Our March 2012 review found that the CMS Office of the Actuary’s (OACT) estimated cost of the demonstration exceeds $8 billion over 10 years. About $5.34 billion of this estimate is attributed to quality bonus payments more generous than those prescribed in PPACA, specifically to (1) higher bonuses for 4-star and 5-star plans, (2) new bonuses for 3-star and 3.5-star plans, (3) applying bonuses to plans’ entire benchmarks during the phase-in of PPACA’s new payment methodology, and (4) allowing plans’ benchmarks to exceed their pre-PPACA levels. Most of the remaining projected demonstration spending stems from higher MA enrollment because the bonuses enable MA plans to offer beneficiaries more benefits or lower premiums. Taken together, the expanded bonuses and higher enrollment mainly benefit average-performing plans—those receiving 3 and 3.5-star ratings. Also, while a reduction in MA payments was projected to occur as a result of PPACA’s payment reforms, OACT estimated that the demonstration would offset more than one-third of these payment reductions projected for 2012 through 2014.

Our March 2012 report identified several shortcomings of the demonstration’s design that preclude a credible evaluation of its effectiveness in achieving CMS’s stated research goal—to test whether a scaled bonus structure leads to larger and faster annual quality improvement compared with what would have occurred under PPACA. Subsequently, in our July 2012 letter, we raised concerns about whether the demonstration meets the requirements of section 402 and, therefore, falls within the agency’s authority.

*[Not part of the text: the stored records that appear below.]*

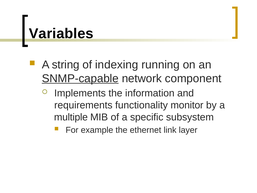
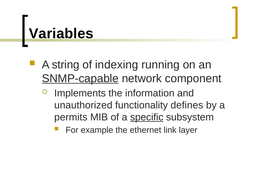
requirements: requirements -> unauthorized
monitor: monitor -> defines
multiple: multiple -> permits
specific underline: none -> present
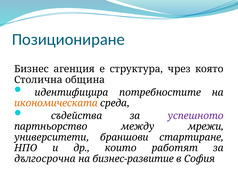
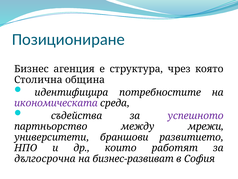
икономическата colour: orange -> purple
стартиране: стартиране -> развитието
бизнес-развитие: бизнес-развитие -> бизнес-развиват
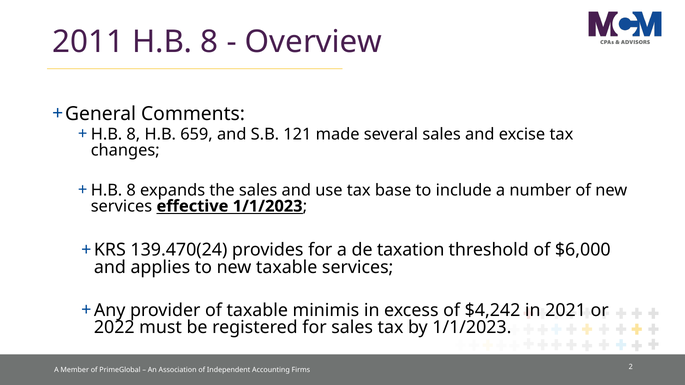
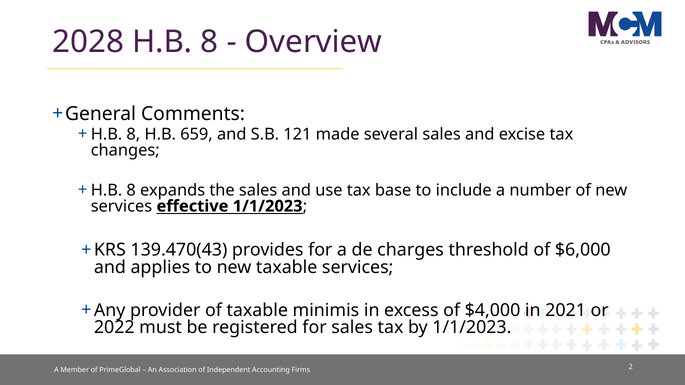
2011: 2011 -> 2028
139.470(24: 139.470(24 -> 139.470(43
taxation: taxation -> charges
$4,242: $4,242 -> $4,000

Notably, the bonus payments are based largely on plan performance that predates the demonstration. All of the performance data used to determine the 2012 bonus payments and nearly all of the data used to determine the 2013 bonus payments were collected before the demonstration’s final specifications were published. The demonstration’s incentives to improve quality can have a full impact only in 2014. Therefore, we are concerned about the demonstration’s ability to provide additional incentives to increase the efficiency and economy of Medicare services. In response to our inquiries on this issue, CMS acknowledged that payments in 2012 and 2013 reward plans for their past performance, but asserted that these payment changes are consistent with the requirements of section 402.

Why GAO Did This Study

This tesimony discusses the Medicare Advantage (MA) Quality Bonus Payment Demonstration, which the Centers for Medicare & Medicaid Services (CMS) initiated rather than implementing the MA quality bonus payment program established in the Patient Protection and Affordable Care Act (PPACA). This testimony discusses our March 2012 review of the 3-year demonstration’s cost and design, as well as our July 2012 letter to the Secretary of Health and Human Services (HHS) regarding the agency’s authority to conduct the demonstration. Our March 2012 report concluded that the demonstration, with an estimated cost of over $8 billion over 10 years, is unlikely to produce meaningful results. It recommended that the Secretary of HHS cancel the demonstration and allow the MA quality bonus payment system established by PPACA to take effect. That review also gave rise to concerns about the agency’s authority to conduct the demonstration under the Social Security Amendments of 1967. In our July 2012 letter, we noted that the statute provides broad authority, but found that the agency has not established that the demonstration meets the criteria set forth in that statute.